[Polecenie]
Przepisz dokładnie fragment tekstu o grze Max Payne 3, zaczynając od „Ciąg dalszy fabuły” i kończąc na „z zapartym tchem.”.

[Tekst do czytania]
= = = = = = =

Max Payne 3

Max, gdzie ty byłeś, kiedy cię nie było?! Nowy Jork już o tobie zapomniał, ja już prawie też. Co się z tobą działo przez te wszystkie lata? Oj, nie działo się zbyt dobrze. Po tym, jak Max Payne stracił żonę, stoczył się na samo dno, z którego nawet takiemu twardzielowi trudno się wygramolić.


Jego najlepszymi przyjaciółmi stały się butelka wódki oraz pigułki przeciwbólowe. Gdyby nie pewien zbieg okoliczności oraz pewien jegomość, tkwiłby w tym nadal. Na szczęście udało mu się zmienić styl życia. Nie na wymarzony, ale na zdecydowanie lepszy. Został wyzutym z głębszych emocji ochroniarzem, którego każdy mógł wynająć nawet do najczarniejszej roboty. W końcu jednak przeniósł się z Nowego Jorku do Sao Paulo, gdzie dostał fuchę od zanurzonej po dziurki w uszach w pieniądzach familii Branco. Niestety, tam, gdzie są pieniądze, są też kłopoty.

Reklama

Ciąg dalszy fabuły trzeciej odsłony losów Maksa Payne'a poznacie już sami, wszak jest ona tak ciekawa, że aż żal poznawać ją z drugiej ręki, i tak zagmatwana, że przedstawienie jej choć w połowie zajęłoby kilka stron maszynopisu. Wystarczy wam wiedzieć, że Max Payne 3 ma jeden z najlepiej napisanych scenariuszy, z jakimi kiedykolwiek spotkałem się w grach akcji. Produkcja studia Rockstar (już nie Remedy Entertainment) mogłaby śmiało konkurować w zestawieniu z najbardziej wartkimi hollywoodzkimi filmami. Jest tu wszystko - barwne postacie, niepewność, zwroty akcje i wiele, wiele więcej. Cała historia dzieli się na trzy akty, w ramach których przygotowano w sumie czternaście rozległych misji. Wszystkie zostały połączone umiejętnie w jedną całość, którą poznaje się z zapartym tchem.

Jeśli zaś chodzi o gameplay, trzeba przyznać, że obyło się bez (zbędnych, moim zdaniem) rewolucji. To, co przesądziło o popularności poprzednich części, znajdziecie i tutaj, wzbogacone o parę nowych rozwiązań. Gra nie mogłaby się obyć bez kultowego już bullet time'u, czyli spowalniania czasu, które najlepiej funkcjonuje w połączeniu ze skokami w różne strony, z gnatami wyciągniętymi w stronę wrogów. To w dalszym ciągu najlepszy i sprawiający najwięcej frajdy sposób na likwidowanie nieprzyjaciół. Tym razem został dodatkowo wzbogacony o spektakularne ujęcia z perspektywy pocisku, prezentowane po zabiciu ostatniego wroga z całej grupy.

= = = = = = =

[Wyodrębnione dane]

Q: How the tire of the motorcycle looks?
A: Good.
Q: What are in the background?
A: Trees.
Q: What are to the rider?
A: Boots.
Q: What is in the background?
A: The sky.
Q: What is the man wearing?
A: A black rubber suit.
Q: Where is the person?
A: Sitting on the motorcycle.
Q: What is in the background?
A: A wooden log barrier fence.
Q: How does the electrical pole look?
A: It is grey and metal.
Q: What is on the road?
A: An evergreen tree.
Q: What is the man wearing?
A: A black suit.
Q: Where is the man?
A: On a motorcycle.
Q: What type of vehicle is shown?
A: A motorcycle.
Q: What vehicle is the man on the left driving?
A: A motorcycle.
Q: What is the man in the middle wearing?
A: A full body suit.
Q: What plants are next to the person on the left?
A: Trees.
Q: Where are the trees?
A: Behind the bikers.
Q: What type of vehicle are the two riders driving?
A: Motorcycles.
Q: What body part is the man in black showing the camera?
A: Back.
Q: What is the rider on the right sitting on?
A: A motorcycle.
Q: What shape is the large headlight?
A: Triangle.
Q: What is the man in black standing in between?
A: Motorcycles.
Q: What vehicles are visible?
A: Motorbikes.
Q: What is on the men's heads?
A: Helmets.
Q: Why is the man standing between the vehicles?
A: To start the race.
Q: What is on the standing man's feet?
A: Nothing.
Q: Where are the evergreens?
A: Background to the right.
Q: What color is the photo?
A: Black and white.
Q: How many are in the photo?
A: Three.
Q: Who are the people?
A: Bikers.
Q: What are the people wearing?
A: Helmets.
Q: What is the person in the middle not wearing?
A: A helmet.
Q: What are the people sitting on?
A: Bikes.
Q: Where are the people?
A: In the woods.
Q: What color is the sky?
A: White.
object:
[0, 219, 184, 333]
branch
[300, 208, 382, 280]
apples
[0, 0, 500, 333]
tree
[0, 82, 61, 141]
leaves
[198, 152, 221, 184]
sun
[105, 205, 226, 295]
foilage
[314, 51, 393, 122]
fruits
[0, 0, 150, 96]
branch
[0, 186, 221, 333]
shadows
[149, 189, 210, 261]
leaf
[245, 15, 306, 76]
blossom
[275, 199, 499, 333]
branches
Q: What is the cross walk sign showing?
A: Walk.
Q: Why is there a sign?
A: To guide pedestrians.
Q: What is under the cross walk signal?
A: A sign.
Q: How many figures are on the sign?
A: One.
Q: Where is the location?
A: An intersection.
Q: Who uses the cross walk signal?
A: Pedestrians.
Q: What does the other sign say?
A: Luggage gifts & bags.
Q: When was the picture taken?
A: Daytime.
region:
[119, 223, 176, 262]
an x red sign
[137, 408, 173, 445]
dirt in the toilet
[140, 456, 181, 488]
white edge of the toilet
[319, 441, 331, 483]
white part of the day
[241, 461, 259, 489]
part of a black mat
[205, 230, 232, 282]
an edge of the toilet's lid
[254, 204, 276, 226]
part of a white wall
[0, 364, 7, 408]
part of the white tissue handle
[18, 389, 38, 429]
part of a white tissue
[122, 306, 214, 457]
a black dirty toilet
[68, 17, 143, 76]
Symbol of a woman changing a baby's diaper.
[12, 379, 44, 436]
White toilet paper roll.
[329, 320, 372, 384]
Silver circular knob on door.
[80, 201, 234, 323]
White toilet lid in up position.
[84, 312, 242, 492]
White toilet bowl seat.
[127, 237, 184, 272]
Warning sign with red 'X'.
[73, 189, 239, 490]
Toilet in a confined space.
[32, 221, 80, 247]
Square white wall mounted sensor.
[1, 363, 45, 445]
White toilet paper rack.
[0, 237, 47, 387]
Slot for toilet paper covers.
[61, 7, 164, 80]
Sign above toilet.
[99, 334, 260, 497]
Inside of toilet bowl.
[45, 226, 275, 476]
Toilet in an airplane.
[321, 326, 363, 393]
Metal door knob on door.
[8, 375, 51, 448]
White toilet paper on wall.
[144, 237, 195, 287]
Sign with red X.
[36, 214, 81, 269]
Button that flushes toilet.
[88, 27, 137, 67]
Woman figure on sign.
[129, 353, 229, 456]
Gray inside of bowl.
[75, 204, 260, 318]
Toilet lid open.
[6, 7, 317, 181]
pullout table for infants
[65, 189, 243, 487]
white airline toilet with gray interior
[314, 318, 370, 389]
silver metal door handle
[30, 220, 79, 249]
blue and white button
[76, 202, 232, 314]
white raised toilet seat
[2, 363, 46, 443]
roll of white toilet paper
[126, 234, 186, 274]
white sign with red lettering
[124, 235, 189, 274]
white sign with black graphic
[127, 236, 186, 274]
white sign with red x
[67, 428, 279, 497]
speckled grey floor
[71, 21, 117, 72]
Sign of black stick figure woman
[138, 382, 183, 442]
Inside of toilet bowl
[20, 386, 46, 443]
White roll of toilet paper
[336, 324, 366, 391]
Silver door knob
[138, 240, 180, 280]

= = = = = = =

[Rozwiązanie zadania]
Ciąg dalszy fabuły trzeciej odsłony losów Maksa Payne'a poznacie już sami, wszak jest ona tak ciekawa, że aż żal poznawać ją z drugiej ręki, i tak zagmatwana, że przedstawienie jej choć w połowie zajęłoby kilka stron maszynopisu. Wystarczy wam wiedzieć, że Max Payne 3 ma jeden z najlepiej napisanych scenariuszy, z jakimi kiedykolwiek spotkałem się w grach akcji. Produkcja studia Rockstar (już nie Remedy Entertainment) mogłaby śmiało konkurować w zestawieniu z najbardziej wartkimi hollywoodzkimi filmami. Jest tu wszystko - barwne postacie, niepewność, zwroty akcje i wiele, wiele więcej. Cała historia dzieli się na trzy akty, w ramach których przygotowano w sumie czternaście rozległych misji. Wszystkie zostały połączone umiejętnie w jedną całość, którą poznaje się z zapartym tchem.